For the future, our idea is definitely to stick to our principles, striving to put respect for our planet into practice more and more, and finding solutions that enable us to work with greater serenity, to deliver accurate, prompt service at the right price for everyone.

The strength of every business, and a mechanical engineering firm in particular, lies in the people behind the machines, and at Bermec you invest a great deal in the training and wellbeing of every member of the team. Can you give us a detailed account of this vision, which places the whole team at the centre of the project?

I’ve always thought and said that none of us is indispensable, starting from me, but that everyone willing to work hard it useful, everyone contributing their own individual talents.
The important thing is to manage to identify everyone’s strong points, then to foster and build on them with the right training, enabling them to put what they know into practice in a job that gives satisfaction, that means they are happy to go to work, and for which they receive a fair wage.
This is what we’ve always tried to do at Bermec.

Today one of the issues which is becoming more and more important when people talk about business is respect for the environment; raising awareness and education in this area are essential.
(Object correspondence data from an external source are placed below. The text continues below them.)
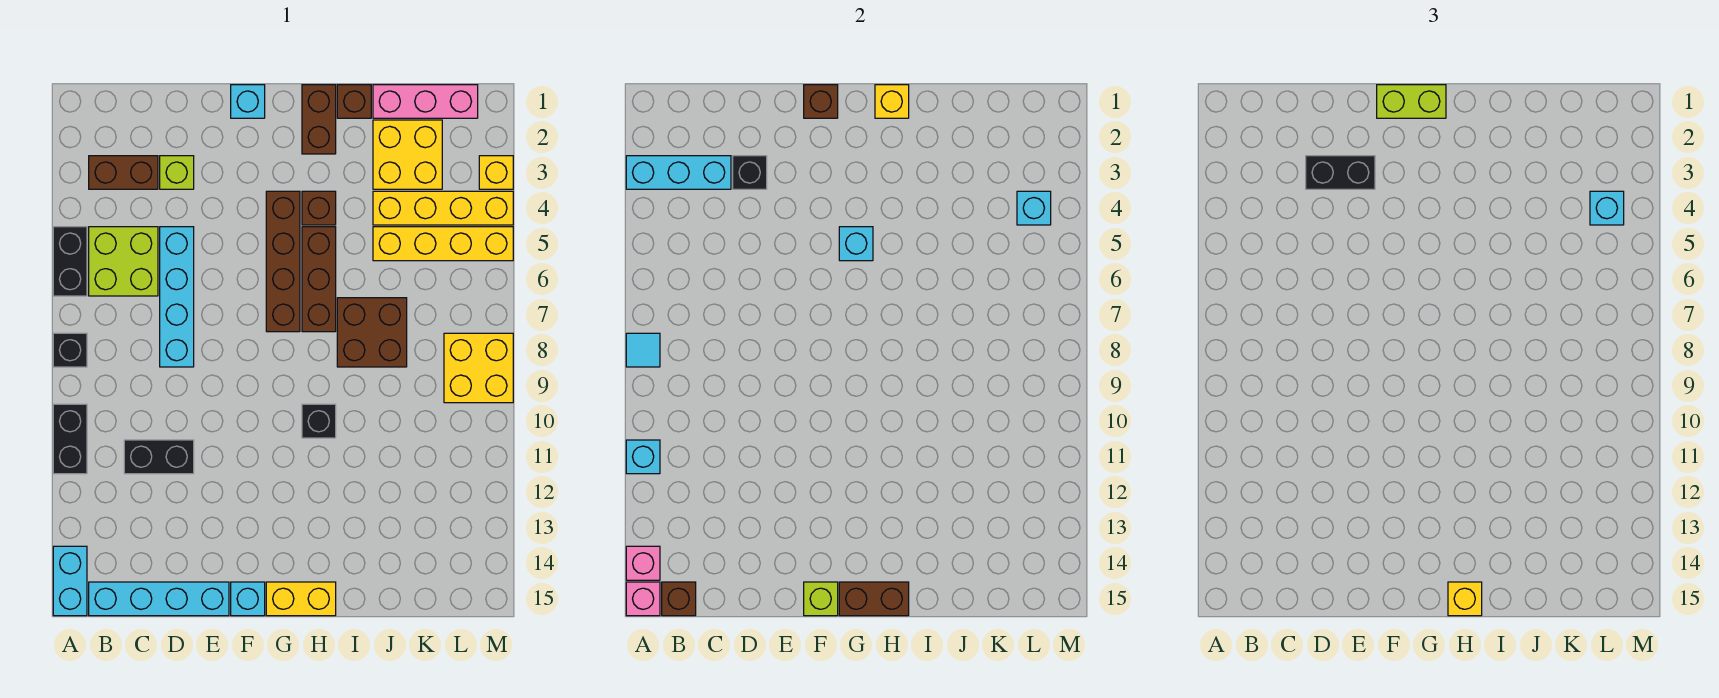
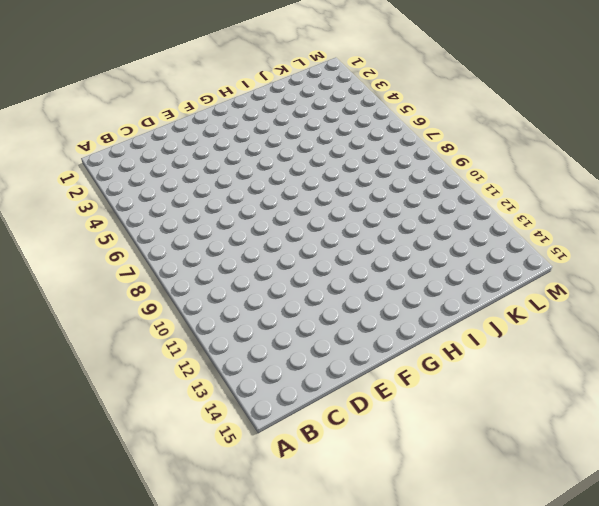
none -> black brick A5:A6 level 1
none -> black brick A8 level 1
none -> black brick A10:A11 level 1
none -> cyan brick A14:A15 level 1

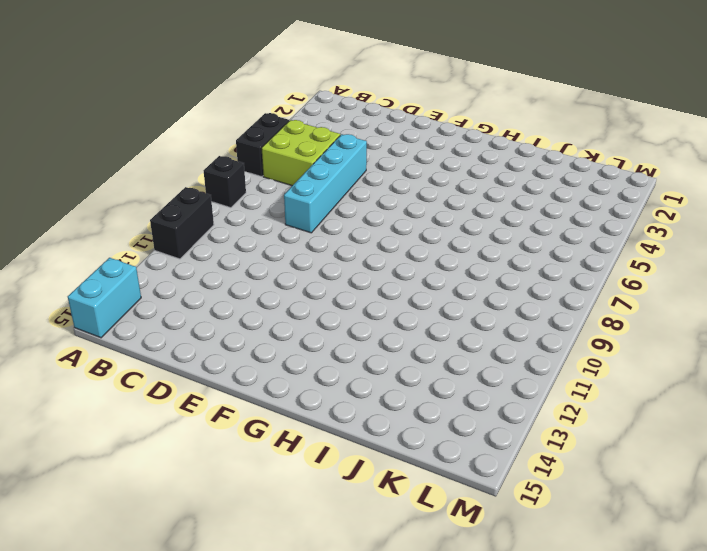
none -> brown brick B3:C3 level 1
none -> cyan brick B15:E15 level 1
none -> black brick C11:D11 level 1
none -> lime brick D3 level 1

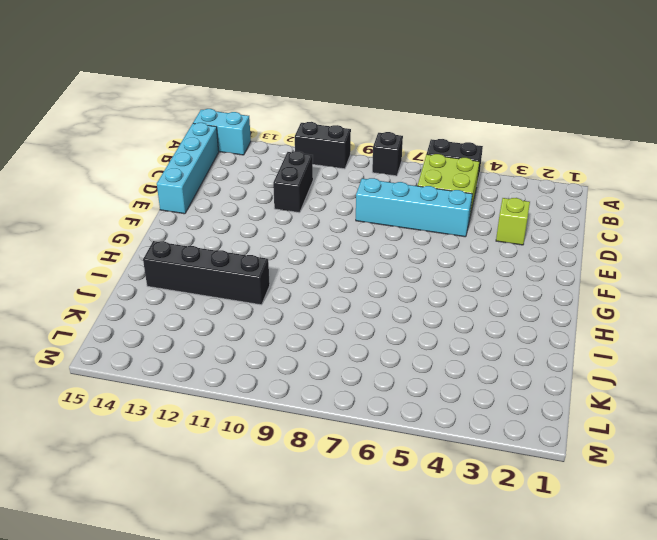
black brick I11:I14 level 1 -> none
none -> brown brick B3:C3 level 1
none -> cyan brick F1 level 1
none -> cyan brick F15 level 1
none -> brown brick G4:G7 level 1

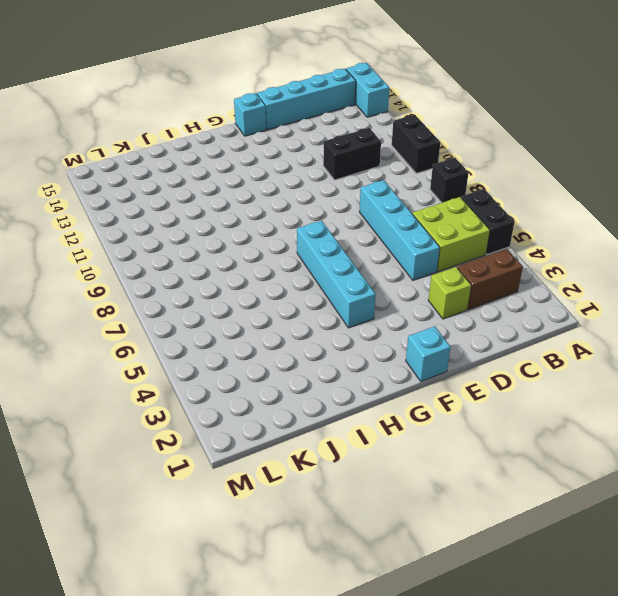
cyan brick G4:G7 level 1 -> brown brick G4:G7 level 1
none -> yellow brick G15:H15 level 1
none -> brown brick H1:H2 level 1
none -> brown brick H4 level 1
none -> brown brick H5:H7 level 1

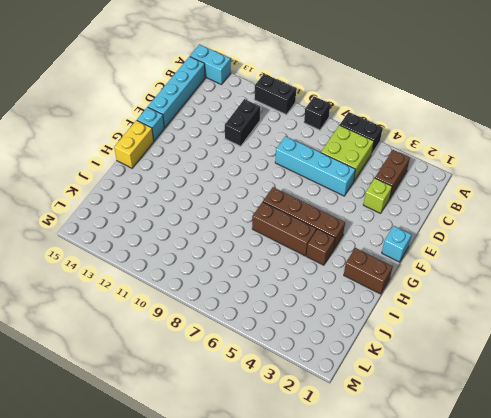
none -> black brick H10 level 1
none -> brown brick I1 level 1
none -> brown brick I7:J8 level 1
none -> pink brick J1:L1 level 1

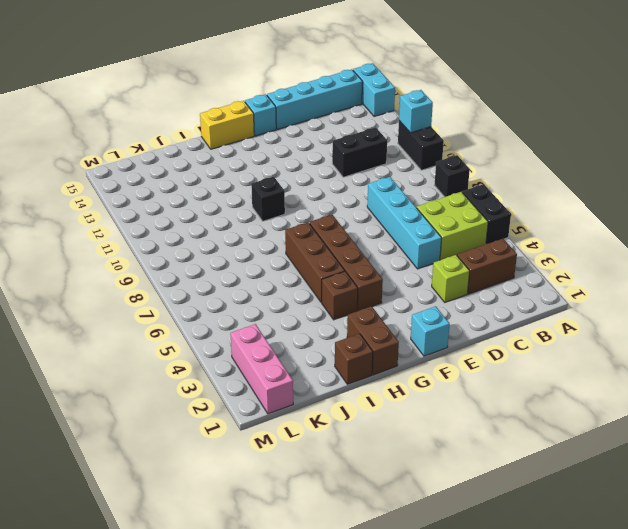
pink brick L1:L3 level 1 -> pink brick J1:L1 level 1
none -> brown brick I7:J8 level 1
none -> yellow brick J2:K3 level 1
none -> yellow brick J4:M4 level 1
none -> yellow brick J5:M5 level 1

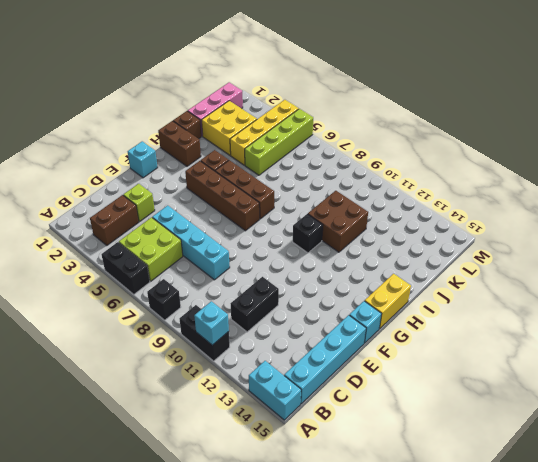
brown brick I10:J11 level 1 -> brown brick I7:J8 level 1
lime brick J5:M5 level 1 -> yellow brick J5:M5 level 1
none -> yellow brick L8:M9 level 1
none -> yellow brick M3 level 1
none -> cyan brick A3:C3 level 2
none -> cyan tile A8 level 2

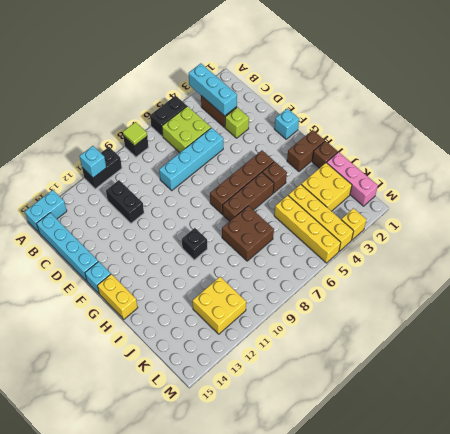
lime tile A8 level 2 -> cyan tile A8 level 2
yellow brick K11:L12 level 1 -> yellow brick L8:M9 level 1
none -> pink brick A14 level 2
none -> pink brick A15 level 2
none -> brown brick B15 level 2
none -> black brick D3 level 2

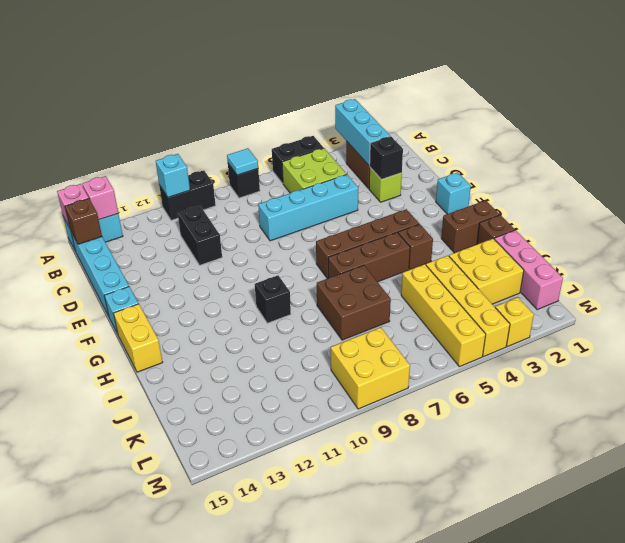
none -> brown brick F1 level 2
none -> lime brick F15 level 2
none -> cyan brick G5 level 2
none -> brown brick G15:H15 level 2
We know that Bermec is also a leader in this area; can you tell us how?

At Bermec, we’ve always been environmentally aware, and over the years this has also been rewarded with ISO 14001 certification.
Over time, we’ve minimised pollutant emissions, starting from the recycling of the metalworking fluid that is waste for a mechanical engineering firm like us, we’ve replaced our oil-fired heating plants with district heating with no environmental impact, we use old newspapers collected from large users for packaging, and we encourage our staff to cycle to work by means of a specific welfare plan.
We’re convinced that with projects of this kind, and by encouraging associates and customers to pay more attention to environmental issues, we can make a genuine contribution to slowing down the damage to our planet.
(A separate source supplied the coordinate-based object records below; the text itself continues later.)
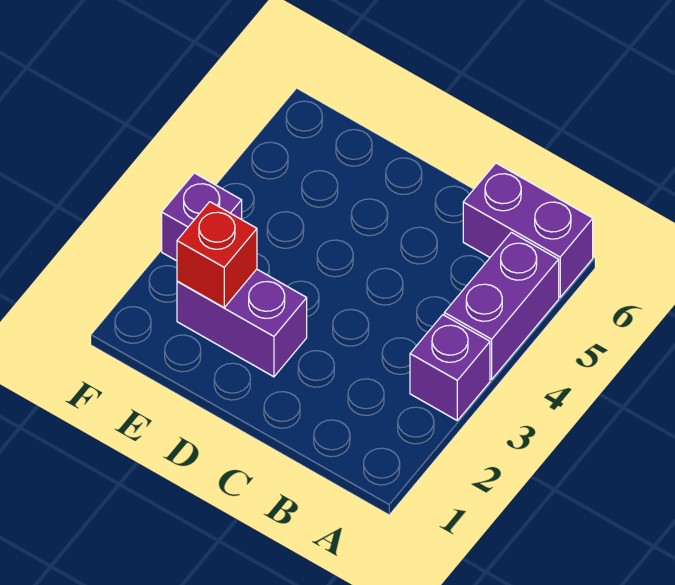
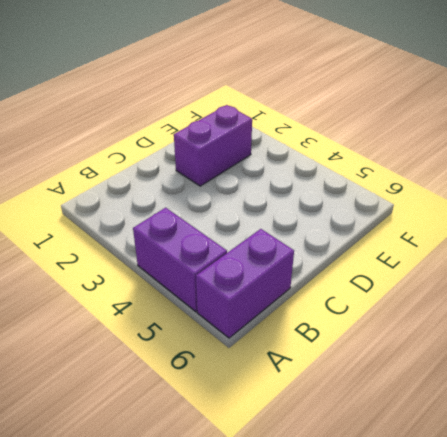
none -> purple brick A3 level 1
none -> purple brick F3 level 1

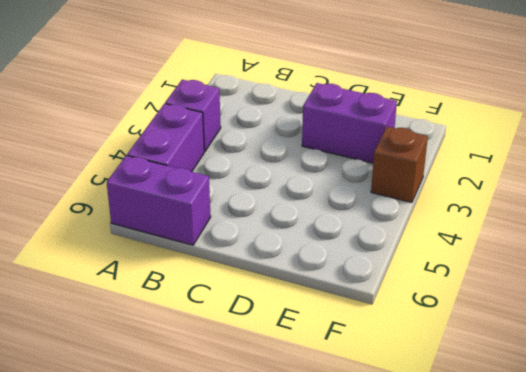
brown brick F3 level 1 -> purple brick F3 level 1
none -> red brick E2 level 2

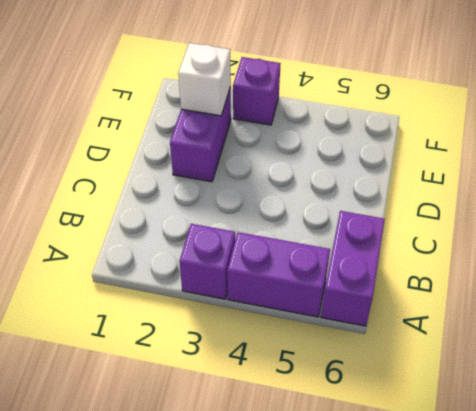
white brick E2 level 2 -> red brick E2 level 2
The start of 2020 was very complicated, and not just for businesses: how did the way you operate change during and after the lockdown, and what is your broader vision for your district, the Valtellina, with its many small enterprises?
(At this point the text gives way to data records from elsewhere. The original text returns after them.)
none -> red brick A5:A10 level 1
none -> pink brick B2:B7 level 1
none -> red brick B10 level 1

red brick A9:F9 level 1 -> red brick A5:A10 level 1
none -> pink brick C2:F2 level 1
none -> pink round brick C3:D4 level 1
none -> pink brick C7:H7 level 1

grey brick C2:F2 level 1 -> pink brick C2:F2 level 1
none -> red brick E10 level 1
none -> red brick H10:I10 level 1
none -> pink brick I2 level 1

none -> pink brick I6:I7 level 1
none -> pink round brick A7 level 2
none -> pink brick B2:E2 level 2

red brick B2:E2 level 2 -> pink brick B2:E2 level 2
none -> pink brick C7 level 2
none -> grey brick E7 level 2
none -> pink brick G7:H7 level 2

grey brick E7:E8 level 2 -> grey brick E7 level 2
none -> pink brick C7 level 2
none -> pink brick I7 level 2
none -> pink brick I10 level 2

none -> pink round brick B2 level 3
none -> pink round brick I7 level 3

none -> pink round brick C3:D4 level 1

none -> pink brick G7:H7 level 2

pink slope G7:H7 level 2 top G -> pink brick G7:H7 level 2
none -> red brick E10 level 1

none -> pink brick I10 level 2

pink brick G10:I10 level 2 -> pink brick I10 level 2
The Pandemic has been a severe test for businesses, and is continuing to be so. The biggest problems we had to deal with at Bermec were those relating to the mobility of goods and people, with the consequent reduction in orders from our customers in the European area, where we do most of our work.
Of course, this didn’t stop us, and from the point of view of lessons to be learnt and inputs for growth it has certainly helped us to improve with regard to in-house safety, and, above all, the management of orders on a day-to-day basis, in a scenario where medium-long term planning was no longer possible. We’d experienced this situation in the past but, for obvious reasons, it’s been a constant in recent months.

In terms of our district, when it comes to Valtellina, where Bermec operates, perhaps it’s too early to draw conclusions, although in general I’d say that businesses here have been hit less hard than in other zones.
Apart from the closures imposed by the lockdown, the mechanical engineering sector has come through with only minimal use of furlough schemes.
The farming and food sector never stopped working, some businesses even increasing their output, while during June, July and August the holiday and hotel sector saw a huge rise in visitor numbers, since many people chose the mountains for their vacation and there was a general preference not to go too far from home.

During this difficult time, we should think about the ongoing changes, what we can’t stop and must simply manage, and what, on the other hand, by everyone doing their bit, we can try to improve.

After this sudden slowdown, there’s a determination to restart even stronger than before.